▸ Material to process
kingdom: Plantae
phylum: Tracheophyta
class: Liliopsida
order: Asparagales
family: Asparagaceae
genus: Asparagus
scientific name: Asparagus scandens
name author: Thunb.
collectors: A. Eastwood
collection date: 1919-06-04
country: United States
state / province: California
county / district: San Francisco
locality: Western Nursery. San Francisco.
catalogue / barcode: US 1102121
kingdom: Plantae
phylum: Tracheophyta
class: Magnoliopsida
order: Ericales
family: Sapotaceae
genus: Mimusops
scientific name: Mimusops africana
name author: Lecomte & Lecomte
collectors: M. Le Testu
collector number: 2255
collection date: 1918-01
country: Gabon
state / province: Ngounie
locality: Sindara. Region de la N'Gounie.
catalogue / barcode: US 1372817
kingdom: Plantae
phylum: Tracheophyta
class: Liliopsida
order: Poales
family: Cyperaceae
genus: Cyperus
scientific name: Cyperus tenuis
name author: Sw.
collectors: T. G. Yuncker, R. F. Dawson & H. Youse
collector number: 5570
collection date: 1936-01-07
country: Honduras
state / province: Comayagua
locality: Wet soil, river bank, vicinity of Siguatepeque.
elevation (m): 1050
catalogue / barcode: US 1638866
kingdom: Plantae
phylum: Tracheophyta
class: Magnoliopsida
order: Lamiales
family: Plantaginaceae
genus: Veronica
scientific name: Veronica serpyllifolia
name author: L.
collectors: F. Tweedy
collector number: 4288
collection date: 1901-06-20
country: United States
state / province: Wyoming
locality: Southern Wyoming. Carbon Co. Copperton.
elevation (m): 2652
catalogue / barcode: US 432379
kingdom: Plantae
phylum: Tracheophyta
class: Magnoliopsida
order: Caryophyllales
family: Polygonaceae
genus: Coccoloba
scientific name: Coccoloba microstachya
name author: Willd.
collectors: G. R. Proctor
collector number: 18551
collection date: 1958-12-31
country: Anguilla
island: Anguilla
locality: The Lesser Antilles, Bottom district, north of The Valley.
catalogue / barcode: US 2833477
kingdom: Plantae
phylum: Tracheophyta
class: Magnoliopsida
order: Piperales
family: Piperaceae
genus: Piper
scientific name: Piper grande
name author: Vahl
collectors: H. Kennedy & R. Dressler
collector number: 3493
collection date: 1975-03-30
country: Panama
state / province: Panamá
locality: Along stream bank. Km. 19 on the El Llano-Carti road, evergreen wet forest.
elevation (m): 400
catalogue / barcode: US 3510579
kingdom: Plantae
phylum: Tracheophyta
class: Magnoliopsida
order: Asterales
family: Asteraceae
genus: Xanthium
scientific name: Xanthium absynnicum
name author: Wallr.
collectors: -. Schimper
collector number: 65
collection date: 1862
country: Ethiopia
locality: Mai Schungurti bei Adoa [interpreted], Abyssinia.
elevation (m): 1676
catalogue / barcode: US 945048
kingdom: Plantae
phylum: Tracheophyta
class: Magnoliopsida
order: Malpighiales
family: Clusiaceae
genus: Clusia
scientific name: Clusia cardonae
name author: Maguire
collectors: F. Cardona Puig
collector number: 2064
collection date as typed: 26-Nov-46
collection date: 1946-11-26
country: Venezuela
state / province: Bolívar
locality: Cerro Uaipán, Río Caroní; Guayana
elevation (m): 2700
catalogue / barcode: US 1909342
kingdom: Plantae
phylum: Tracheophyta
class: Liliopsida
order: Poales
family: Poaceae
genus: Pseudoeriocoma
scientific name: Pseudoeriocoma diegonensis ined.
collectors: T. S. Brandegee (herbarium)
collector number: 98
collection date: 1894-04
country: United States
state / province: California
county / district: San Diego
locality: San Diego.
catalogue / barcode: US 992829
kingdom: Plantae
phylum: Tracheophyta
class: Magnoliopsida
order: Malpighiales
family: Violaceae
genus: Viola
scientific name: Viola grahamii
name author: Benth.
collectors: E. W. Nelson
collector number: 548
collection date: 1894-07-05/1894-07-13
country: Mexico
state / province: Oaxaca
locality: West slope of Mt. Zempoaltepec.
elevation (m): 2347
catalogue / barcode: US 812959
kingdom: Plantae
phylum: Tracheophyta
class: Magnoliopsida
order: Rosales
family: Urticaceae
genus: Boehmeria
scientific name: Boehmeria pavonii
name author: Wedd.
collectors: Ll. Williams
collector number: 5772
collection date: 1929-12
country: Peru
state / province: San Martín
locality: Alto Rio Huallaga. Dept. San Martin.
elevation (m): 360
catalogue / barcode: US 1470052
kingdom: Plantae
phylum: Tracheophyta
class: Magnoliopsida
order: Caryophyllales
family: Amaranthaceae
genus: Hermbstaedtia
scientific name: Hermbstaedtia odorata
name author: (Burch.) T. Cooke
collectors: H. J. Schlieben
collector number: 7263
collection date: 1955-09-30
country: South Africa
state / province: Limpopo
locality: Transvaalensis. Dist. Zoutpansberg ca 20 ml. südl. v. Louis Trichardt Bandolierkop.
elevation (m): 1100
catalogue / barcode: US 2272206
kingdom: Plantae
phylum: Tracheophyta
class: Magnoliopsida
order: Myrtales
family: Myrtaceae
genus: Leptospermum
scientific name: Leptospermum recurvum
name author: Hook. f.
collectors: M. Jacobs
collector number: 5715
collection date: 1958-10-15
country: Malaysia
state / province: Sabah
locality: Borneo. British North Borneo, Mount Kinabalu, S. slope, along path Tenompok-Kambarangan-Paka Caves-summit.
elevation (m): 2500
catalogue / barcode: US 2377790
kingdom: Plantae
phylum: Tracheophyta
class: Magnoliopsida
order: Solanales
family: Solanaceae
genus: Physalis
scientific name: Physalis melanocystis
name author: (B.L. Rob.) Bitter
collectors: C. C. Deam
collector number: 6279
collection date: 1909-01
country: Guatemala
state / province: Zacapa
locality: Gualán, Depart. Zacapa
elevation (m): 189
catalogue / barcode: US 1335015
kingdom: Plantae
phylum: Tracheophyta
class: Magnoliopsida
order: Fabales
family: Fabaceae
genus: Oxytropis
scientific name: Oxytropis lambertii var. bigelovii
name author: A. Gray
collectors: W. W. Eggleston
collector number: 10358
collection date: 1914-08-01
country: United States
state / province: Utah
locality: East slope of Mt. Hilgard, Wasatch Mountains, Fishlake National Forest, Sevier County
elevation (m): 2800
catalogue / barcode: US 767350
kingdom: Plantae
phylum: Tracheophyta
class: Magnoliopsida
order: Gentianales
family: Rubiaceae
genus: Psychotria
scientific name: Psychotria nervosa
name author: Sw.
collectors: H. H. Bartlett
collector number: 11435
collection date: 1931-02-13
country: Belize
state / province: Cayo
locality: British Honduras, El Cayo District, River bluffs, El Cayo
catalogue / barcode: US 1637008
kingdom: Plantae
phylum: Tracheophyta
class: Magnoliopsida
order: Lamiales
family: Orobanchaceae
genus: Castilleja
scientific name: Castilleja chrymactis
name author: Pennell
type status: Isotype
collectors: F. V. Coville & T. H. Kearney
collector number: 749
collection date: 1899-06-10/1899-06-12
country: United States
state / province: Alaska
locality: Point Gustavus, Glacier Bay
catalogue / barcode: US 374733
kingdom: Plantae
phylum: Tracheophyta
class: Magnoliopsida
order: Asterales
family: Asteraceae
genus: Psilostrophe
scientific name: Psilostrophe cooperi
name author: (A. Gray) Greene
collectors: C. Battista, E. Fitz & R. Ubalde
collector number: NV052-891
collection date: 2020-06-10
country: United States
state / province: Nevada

▸ What the task requires
Copy all of the rows above line for line, without changing anything.

▸ Exercise answer
kingdom: Plantae
phylum: Tracheophyta
class: Liliopsida
order: Asparagales
family: Asparagaceae
genus: Asparagus
scientific name: Asparagus scandens
name author: Thunb.
collectors: A. Eastwood
collection date: 1919-06-04
country: United States
state / province: California
county / district: San Francisco
locality: Western Nursery. San Francisco.
catalogue / barcode: US 1102121
kingdom: Plantae
phylum: Tracheophyta
class: Magnoliopsida
order: Ericales
family: Sapotaceae
genus: Mimusops
scientific name: Mimusops africana
name author: Lecomte & Lecomte
collectors: M. Le Testu
collector number: 2255
collection date: 1918-01
country: Gabon
state / province: Ngounie
locality: Sindara. Region de la N'Gounie.
catalogue / barcode: US 1372817
kingdom: Plantae
phylum: Tracheophyta
class: Liliopsida
order: Poales
family: Cyperaceae
genus: Cyperus
scientific name: Cyperus tenuis
name author: Sw.
collectors: T. G. Yuncker, R. F. Dawson & H. Youse
collector number: 5570
collection date: 1936-01-07
country: Honduras
state / province: Comayagua
locality: Wet soil, river bank, vicinity of Siguatepeque.
elevation (m): 1050
catalogue / barcode: US 1638866
kingdom: Plantae
phylum: Tracheophyta
class: Magnoliopsida
order: Lamiales
family: Plantaginaceae
genus: Veronica
scientific name: Veronica serpyllifolia
name author: L.
collectors: F. Tweedy
collector number: 4288
collection date: 1901-06-20
country: United States
state / province: Wyoming
locality: Southern Wyoming. Carbon Co. Copperton.
elevation (m): 2652
catalogue / barcode: US 432379
kingdom: Plantae
phylum: Tracheophyta
class: Magnoliopsida
order: Caryophyllales
family: Polygonaceae
genus: Coccoloba
scientific name: Coccoloba microstachya
name author: Willd.
collectors: G. R. Proctor
collector number: 18551
collection date: 1958-12-31
country: Anguilla
island: Anguilla
locality: The Lesser Antilles, Bottom district, north of The Valley.
catalogue / barcode: US 2833477
kingdom: Plantae
phylum: Tracheophyta
class: Magnoliopsida
order: Piperales
family: Piperaceae
genus: Piper
scientific name: Piper grande
name author: Vahl
collectors: H. Kennedy & R. Dressler
collector number: 3493
collection date: 1975-03-30
country: Panama
state / province: Panamá
locality: Along stream bank. Km. 19 on the El Llano-Carti road, evergreen wet forest.
elevation (m): 400
catalogue / barcode: US 3510579
kingdom: Plantae
phylum: Tracheophyta
class: Magnoliopsida
order: Asterales
family: Asteraceae
genus: Xanthium
scientific name: Xanthium absynnicum
name author: Wallr.
collectors: -. Schimper
collector number: 65
collection date: 1862
country: Ethiopia
locality: Mai Schungurti bei Adoa [interpreted], Abyssinia.
elevation (m): 1676
catalogue / barcode: US 945048
kingdom: Plantae
phylum: Tracheophyta
class: Magnoliopsida
order: Malpighiales
family: Clusiaceae
genus: Clusia
scientific name: Clusia cardonae
name author: Maguire
collectors: F. Cardona Puig
collector number: 2064
collection date as typed: 26-Nov-46
collection date: 1946-11-26
country: Venezuela
state / province: Bolívar
locality: Cerro Uaipán, Río Caroní; Guayana
elevation (m): 2700
catalogue / barcode: US 1909342
kingdom: Plantae
phylum: Tracheophyta
class: Liliopsida
order: Poales
family: Poaceae
genus: Pseudoeriocoma
scientific name: Pseudoeriocoma diegonensis ined.
collectors: T. S. Brandegee (herbarium)
collector number: 98
collection date: 1894-04
country: United States
state / province: California
county / district: San Diego
locality: San Diego.
catalogue / barcode: US 992829
kingdom: Plantae
phylum: Tracheophyta
class: Magnoliopsida
order: Malpighiales
family: Violaceae
genus: Viola
scientific name: Viola grahamii
name author: Benth.
collectors: E. W. Nelson
collector number: 548
collection date: 1894-07-05/1894-07-13
country: Mexico
state / province: Oaxaca
locality: West slope of Mt. Zempoaltepec.
elevation (m): 2347
catalogue / barcode: US 812959
kingdom: Plantae
phylum: Tracheophyta
class: Magnoliopsida
order: Rosales
family: Urticaceae
genus: Boehmeria
scientific name: Boehmeria pavonii
name author: Wedd.
collectors: Ll. Williams
collector number: 5772
collection date: 1929-12
country: Peru
state / province: San Martín
locality: Alto Rio Huallaga. Dept. San Martin.
elevation (m): 360
catalogue / barcode: US 1470052
kingdom: Plantae
phylum: Tracheophyta
class: Magnoliopsida
order: Caryophyllales
family: Amaranthaceae
genus: Hermbstaedtia
scientific name: Hermbstaedtia odorata
name author: (Burch.) T. Cooke
collectors: H. J. Schlieben
collector number: 7263
collection date: 1955-09-30
country: South Africa
state / province: Limpopo
locality: Transvaalensis. Dist. Zoutpansberg ca 20 ml. südl. v. Louis Trichardt Bandolierkop.
elevation (m): 1100
catalogue / barcode: US 2272206
kingdom: Plantae
phylum: Tracheophyta
class: Magnoliopsida
order: Myrtales
family: Myrtaceae
genus: Leptospermum
scientific name: Leptospermum recurvum
name author: Hook. f.
collectors: M. Jacobs
collector number: 5715
collection date: 1958-10-15
country: Malaysia
state / province: Sabah
locality: Borneo. British North Borneo, Mount Kinabalu, S. slope, along path Tenompok-Kambarangan-Paka Caves-summit.
elevation (m): 2500
catalogue / barcode: US 2377790
kingdom: Plantae
phylum: Tracheophyta
class: Magnoliopsida
order: Solanales
family: Solanaceae
genus: Physalis
scientific name: Physalis melanocystis
name author: (B.L. Rob.) Bitter
collectors: C. C. Deam
collector number: 6279
collection date: 1909-01
country: Guatemala
state / province: Zacapa
locality: Gualán, Depart. Zacapa
elevation (m): 189
catalogue / barcode: US 1335015
kingdom: Plantae
phylum: Tracheophyta
class: Magnoliopsida
order: Fabales
family: Fabaceae
genus: Oxytropis
scientific name: Oxytropis lambertii var. bigelovii
name author: A. Gray
collectors: W. W. Eggleston
collector number: 10358
collection date: 1914-08-01
country: United States
state / province: Utah
locality: East slope of Mt. Hilgard, Wasatch Mountains, Fishlake National Forest, Sevier County
elevation (m): 2800
catalogue / barcode: US 767350
kingdom: Plantae
phylum: Tracheophyta
class: Magnoliopsida
order: Gentianales
family: Rubiaceae
genus: Psychotria
scientific name: Psychotria nervosa
name author: Sw.
collectors: H. H. Bartlett
collector number: 11435
collection date: 1931-02-13
country: Belize
state / province: Cayo
locality: British Honduras, El Cayo District, River bluffs, El Cayo
catalogue / barcode: US 1637008
kingdom: Plantae
phylum: Tracheophyta
class: Magnoliopsida
order: Lamiales
family: Orobanchaceae
genus: Castilleja
scientific name: Castilleja chrymactis
name author: Pennell
type status: Isotype
collectors: F. V. Coville & T. H. Kearney
collector number: 749
collection date: 1899-06-10/1899-06-12
country: United States
state / province: Alaska
locality: Point Gustavus, Glacier Bay
catalogue / barcode: US 374733
kingdom: Plantae
phylum: Tracheophyta
class: Magnoliopsida
order: Asterales
family: Asteraceae
genus: Psilostrophe
scientific name: Psilostrophe cooperi
name author: (A. Gray) Greene
collectors: C. Battista, E. Fitz & R. Ubalde
collector number: NV052-891
collection date: 2020-06-10
country: United States
state / province: Nevada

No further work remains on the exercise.